My friend of the frequent phone calls has tremendous friendship retention.*

But in my life, friendships change or end. Distance, time, changes in circumstance. Sounds like a math story problem, doesn’t it?

Some friendships just fade. They are still there, just not as vivid. These are the friends it is easy to reconnect with when they come to town or call out of the blue, or when you run into them at the grocery store. It’s like finding a comfortable pair of shoes in the back of the closet and discovering they still fit perfectly.

Other friendships end with a bang – an argument or betrayal; fortunately, I haven’t experienced many of those.

The saddest ones are the ones that vanish suddenly like a magician’s trick, into thin air: Makes you suspect the friendship was just a skillful illusion, makes you feel that you’ve been watching from the audience rather than being an active part of the show. When the curtain comes down you are still wondering what happened.

*Quite a tongue twister!

Friendship, part 1

I have a friend who frequently calls to check on me. I don’t see her often; she often is away, but she calls me regularly just to see how I am. If I needed something, she would help me. I would help her, too.

But the calling?
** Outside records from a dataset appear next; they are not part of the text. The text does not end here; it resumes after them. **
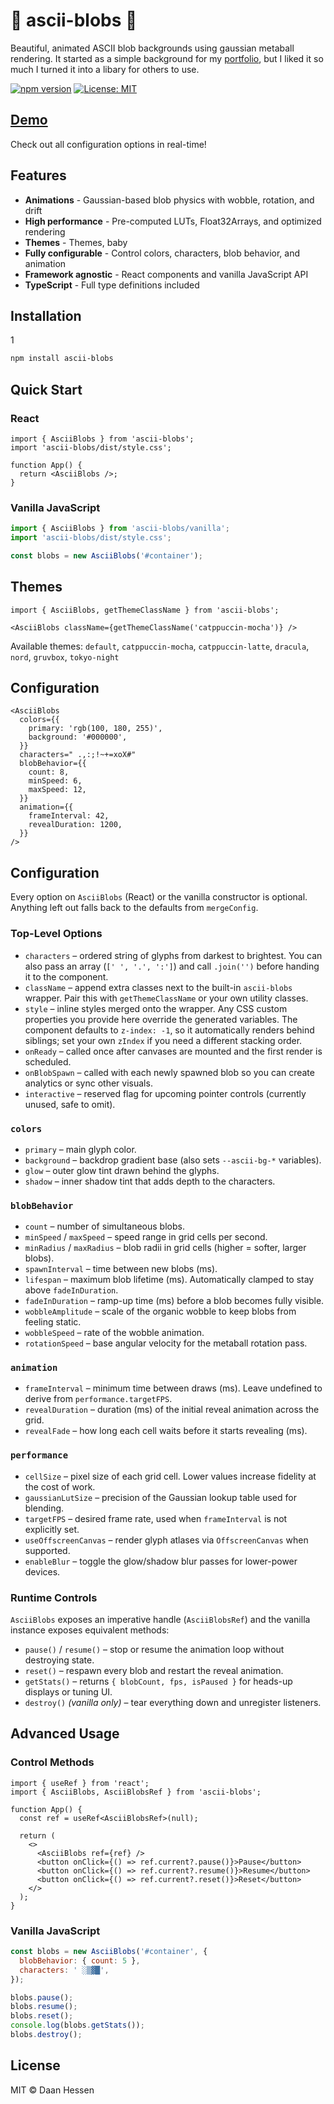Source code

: # 🦍 ascii-blobs 🦍

Beautiful, animated ASCII blob backgrounds using gaussian metaball rendering. It started as a simple background for my [portfolio](https://daanhessen.nl), but I liked it so much I turned it into a libary for others to use. 

[![npm version](https://img.shields.io/npm/v/ascii-blobs.svg)](https://www.npmjs.com/package/ascii-blobs)
[![License: MIT](https://img.shields.io/badge/License-MIT-blue.svg)](https://opensource.org/licenses/MIT)

## [Demo](https://daanhessen.github.io/ASCII-blobs/)

Check out all configuration options in real-time!

## Features

- **Animations** - Gaussian-based blob physics with wobble, rotation, and drift
- **High performance** - Pre-computed LUTs, Float32Arrays, and optimized rendering
- **Themes** - Themes, baby
- **Fully configurable** - Control colors, characters, blob behavior, and animation
- **Framework agnostic** - React components and vanilla JavaScript API
- **TypeScript** - Full type definitions included

## Installation
1
```bash
npm install ascii-blobs
```

## Quick Start

### React

```tsx
import { AsciiBlobs } from 'ascii-blobs';
import 'ascii-blobs/dist/style.css';

function App() {
  return <AsciiBlobs />;
}
```

### Vanilla JavaScript

```js
import { AsciiBlobs } from 'ascii-blobs/vanilla';
import 'ascii-blobs/dist/style.css';

const blobs = new AsciiBlobs('#container');
```

## Themes

```tsx
import { AsciiBlobs, getThemeClassName } from 'ascii-blobs';

<AsciiBlobs className={getThemeClassName('catppuccin-mocha')} />
```

Available themes: `default`, `catppuccin-mocha`, `catppuccin-latte`, `dracula`, `nord`, `gruvbox`, `tokyo-night`

## Configuration

```tsx
<AsciiBlobs
  colors={{
    primary: 'rgb(100, 180, 255)',
    background: '#000000',
  }}
  characters=" .,:;!~+=xoX#"
  blobBehavior={{
    count: 8,
    minSpeed: 6,
    maxSpeed: 12,
  }}
  animation={{
    frameInterval: 42,
    revealDuration: 1200,
  }}
/>
```

## Configuration

Every option on `AsciiBlobs` (React) or the vanilla constructor is optional. Anything left out falls back to the defaults from `mergeConfig`.

### Top-Level Options

- `characters` – ordered string of glyphs from darkest to brightest. You can also pass an array (`[' ', '.', ':']`) and call `.join('')` before handing it to the component.
- `className` – append extra classes next to the built-in `ascii-blobs` wrapper. Pair this with `getThemeClassName` or your own utility classes.
- `style` – inline styles merged onto the wrapper. Any CSS custom properties you provide here override the generated variables. The component defaults to `z-index: -1`, so it automatically renders behind siblings; set your own `zIndex` if you need a different stacking order.
- `onReady` – called once after canvases are mounted and the first render is scheduled.
- `onBlobSpawn` – called with each newly spawned blob so you can create analytics or sync other visuals.
- `interactive` – reserved flag for upcoming pointer controls (currently unused, safe to omit).

### `colors`

- `primary` – main glyph color.
- `background` – backdrop gradient base (also sets `--ascii-bg-*` variables).
- `glow` – outer glow tint drawn behind the glyphs.
- `shadow` – inner shadow tint that adds depth to the characters.

### `blobBehavior`

- `count` – number of simultaneous blobs.
- `minSpeed` / `maxSpeed` – speed range in grid cells per second.
- `minRadius` / `maxRadius` – blob radii in grid cells (higher = softer, larger blobs).
- `spawnInterval` – time between new blobs (ms).
- `lifespan` – maximum blob lifetime (ms). Automatically clamped to stay above `fadeInDuration`.
- `fadeInDuration` – ramp-up time (ms) before a blob becomes fully visible.
- `wobbleAmplitude` – scale of the organic wobble to keep blobs from feeling static.
- `wobbleSpeed` – rate of the wobble animation.
- `rotationSpeed` – base angular velocity for the metaball rotation pass.

### `animation`

- `frameInterval` – minimum time between draws (ms). Leave undefined to derive from `performance.targetFPS`.
- `revealDuration` – duration (ms) of the initial reveal animation across the grid.
- `revealFade` – how long each cell waits before it starts revealing (ms).

### `performance`

- `cellSize` – pixel size of each grid cell. Lower values increase fidelity at the cost of work.
- `gaussianLutSize` – precision of the Gaussian lookup table used for blending.
- `targetFPS` – desired frame rate, used when `frameInterval` is not explicitly set.
- `useOffscreenCanvas` – render glyph atlases via `OffscreenCanvas` when supported.
- `enableBlur` – toggle the glow/shadow blur passes for lower-power devices.

### Runtime Controls

`AsciiBlobs` exposes an imperative handle (`AsciiBlobsRef`) and the vanilla instance exposes equivalent methods:

- `pause()` / `resume()` – stop or resume the animation loop without destroying state.
- `reset()` – respawn every blob and restart the reveal animation.
- `getStats()` – returns `{ blobCount, fps, isPaused }` for heads-up displays or tuning UI.
- `destroy()` *(vanilla only)* – tear everything down and unregister listeners.

## Advanced Usage

### Control Methods

```tsx
import { useRef } from 'react';
import { AsciiBlobs, AsciiBlobsRef } from 'ascii-blobs';

function App() {
  const ref = useRef<AsciiBlobsRef>(null);

  return (
    <>
      <AsciiBlobs ref={ref} />
      <button onClick={() => ref.current?.pause()}>Pause</button>
      <button onClick={() => ref.current?.resume()}>Resume</button>
      <button onClick={() => ref.current?.reset()}>Reset</button>
    </>
  );
}
```

### Vanilla JavaScript

```js
const blobs = new AsciiBlobs('#container', {
  blobBehavior: { count: 5 },
  characters: ' ░▒▓█',
});

blobs.pause();
blobs.resume();
blobs.reset();
console.log(blobs.getStats());
blobs.destroy();
```

## License

MIT © Daan Hessen
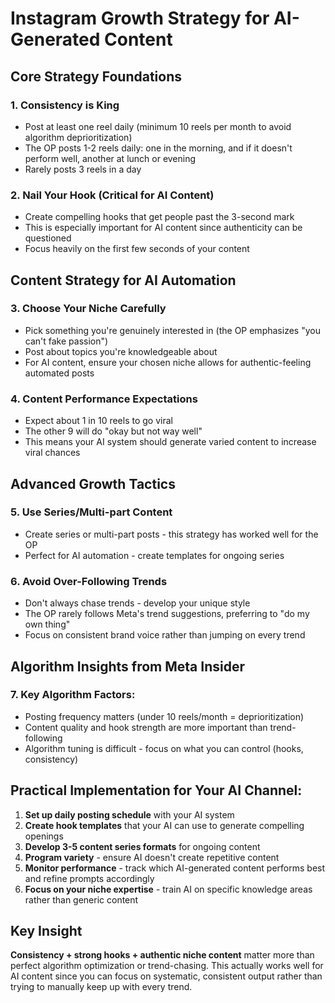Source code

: # Instagram Growth Strategy for AI-Generated Content

## Core Strategy Foundations

### 1. Consistency is King
- Post at least one reel daily (minimum 10 reels per month to avoid algorithm deprioritization)
- The OP posts 1-2 reels daily: one in the morning, and if it doesn't perform well, another at lunch or evening
- Rarely posts 3 reels in a day

### 2. Nail Your Hook (Critical for AI Content)
- Create compelling hooks that get people past the 3-second mark
- This is especially important for AI content since authenticity can be questioned
- Focus heavily on the first few seconds of your content

## Content Strategy for AI Automation

### 3. Choose Your Niche Carefully
- Pick something you're genuinely interested in (the OP emphasizes "you can't fake passion")
- Post about topics you're knowledgeable about
- For AI content, ensure your chosen niche allows for authentic-feeling automated posts

### 4. Content Performance Expectations
- Expect about 1 in 10 reels to go viral
- The other 9 will do "okay but not way well"
- This means your AI system should generate varied content to increase viral chances

## Advanced Growth Tactics

### 5. Use Series/Multi-part Content
- Create series or multi-part posts - this strategy has worked well for the OP
- Perfect for AI automation - create templates for ongoing series

### 6. Avoid Over-Following Trends
- Don't always chase trends - develop your unique style
- The OP rarely follows Meta's trend suggestions, preferring to "do my own thing"
- Focus on consistent brand voice rather than jumping on every trend

## Algorithm Insights from Meta Insider

### 7. Key Algorithm Factors:
- Posting frequency matters (under 10 reels/month = deprioritization)
- Content quality and hook strength are more important than trend-following
- Algorithm tuning is difficult - focus on what you can control (hooks, consistency)

## Practical Implementation for Your AI Channel:

1. **Set up daily posting schedule** with your AI system
2. **Create hook templates** that your AI can use to generate compelling openings
3. **Develop 3-5 content series formats** for ongoing content
4. **Program variety** - ensure AI doesn't create repetitive content
5. **Monitor performance** - track which AI-generated content performs best and refine prompts accordingly
6. **Focus on your niche expertise** - train AI on specific knowledge areas rather than generic content

## Key Insight

**Consistency + strong hooks + authentic niche content** matter more than perfect algorithm optimization or trend-chasing. This actually works well for AI content since you can focus on systematic, consistent output rather than trying to manually keep up with every trend.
I rarely call her – I return her calls if I miss them, of course, but I don’t initiate our contact. My friend is one of those people who has a real talent for staying in touch. Her parties include her neighbors from many years ago, former co-workers, high school friends…..I don’t think she has ever made a friend and lost track of them.

How did she become my friend? She had been a neighbor of my husband’s some years before he and I met. She invited us to card parties and cookouts. After the divorce, she and her husband remained friendly with me. I am grateful for her continued interest and care.

She has an outgoing manner and a knack for dealing with people, but I suspect most of her friendship success stems from the high priority she places on keeping in touch.

Ambulance chasers.

I do not swear. It is a personal conviction.  If I need to put someone in their place, I can do it very well with g-rated words and a glare. You know that expression – “if looks could kill.”

I have some words I use to express displeasure – for example, “bolognahead.”  It is a word my great aunt’s bird used to say – about her husband.  I use it  to describe people who behave stupidly.

Now, today, I have decided on a new non-curse word to exclaim when someone really ticks me off: “ambulance chaser.”  Why? because they are the lowest life-form on the planet,  and they are making my phone ring constantly, after the accident WHERE NO ONE WAS INJURED, (DO YOU HEAR THAT, MEDICAL  CLINICS?) AND AND NO ONE INVOLVED WANTS TO FILE A LAWSUIT (PAY ATTENTION,  LAWYERS!)! If I did need medical attention or legal advice, I would not get it from some fool who trolls police reports!!!

If we argue and I call you “ambulance chaser,” you better run. It means I am really mad, and I want you to go away!